Exercise aim =
Copy all lines below containing "espaces".
━━━ Records supplied
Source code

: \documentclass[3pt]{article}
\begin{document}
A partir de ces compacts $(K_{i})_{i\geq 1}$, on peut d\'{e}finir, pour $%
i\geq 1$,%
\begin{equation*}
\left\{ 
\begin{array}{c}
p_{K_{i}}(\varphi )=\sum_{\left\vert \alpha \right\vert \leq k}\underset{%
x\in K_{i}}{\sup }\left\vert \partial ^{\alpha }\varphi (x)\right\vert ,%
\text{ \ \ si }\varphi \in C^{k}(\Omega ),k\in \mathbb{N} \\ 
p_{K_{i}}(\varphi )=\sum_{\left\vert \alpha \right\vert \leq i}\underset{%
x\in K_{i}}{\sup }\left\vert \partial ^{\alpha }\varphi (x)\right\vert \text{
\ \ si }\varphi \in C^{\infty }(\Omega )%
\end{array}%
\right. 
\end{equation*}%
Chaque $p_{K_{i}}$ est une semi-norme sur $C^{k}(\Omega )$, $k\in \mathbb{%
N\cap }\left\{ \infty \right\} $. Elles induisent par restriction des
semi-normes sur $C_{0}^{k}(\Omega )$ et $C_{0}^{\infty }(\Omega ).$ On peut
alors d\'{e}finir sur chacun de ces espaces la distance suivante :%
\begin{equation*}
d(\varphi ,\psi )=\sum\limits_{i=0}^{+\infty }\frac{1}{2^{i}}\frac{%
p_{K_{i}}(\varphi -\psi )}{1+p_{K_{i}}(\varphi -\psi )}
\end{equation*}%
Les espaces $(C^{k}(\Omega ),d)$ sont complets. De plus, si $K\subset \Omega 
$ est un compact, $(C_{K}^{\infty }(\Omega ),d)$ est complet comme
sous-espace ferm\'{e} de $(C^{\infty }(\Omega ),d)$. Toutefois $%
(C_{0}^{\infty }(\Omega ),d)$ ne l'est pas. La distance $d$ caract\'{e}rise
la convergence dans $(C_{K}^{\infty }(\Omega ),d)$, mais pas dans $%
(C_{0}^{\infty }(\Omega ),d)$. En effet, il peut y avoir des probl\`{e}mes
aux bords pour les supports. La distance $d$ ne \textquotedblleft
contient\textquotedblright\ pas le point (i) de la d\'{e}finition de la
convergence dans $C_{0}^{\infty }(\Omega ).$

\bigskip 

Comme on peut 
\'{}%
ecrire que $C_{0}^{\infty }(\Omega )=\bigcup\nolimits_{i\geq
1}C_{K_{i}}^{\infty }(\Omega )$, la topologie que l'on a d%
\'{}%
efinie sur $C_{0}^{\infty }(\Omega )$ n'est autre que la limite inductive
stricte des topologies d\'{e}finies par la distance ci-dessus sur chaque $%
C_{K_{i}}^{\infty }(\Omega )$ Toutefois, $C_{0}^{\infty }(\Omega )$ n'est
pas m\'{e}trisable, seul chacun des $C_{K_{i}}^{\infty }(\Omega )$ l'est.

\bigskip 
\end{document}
━━━━━━
Solution =
alors d\'{e}finir sur chacun de ces espaces la distance suivante :%
Les espaces $(C^{k}(\Omega ),d)$ sont complets. De plus, si $K\subset \Omega 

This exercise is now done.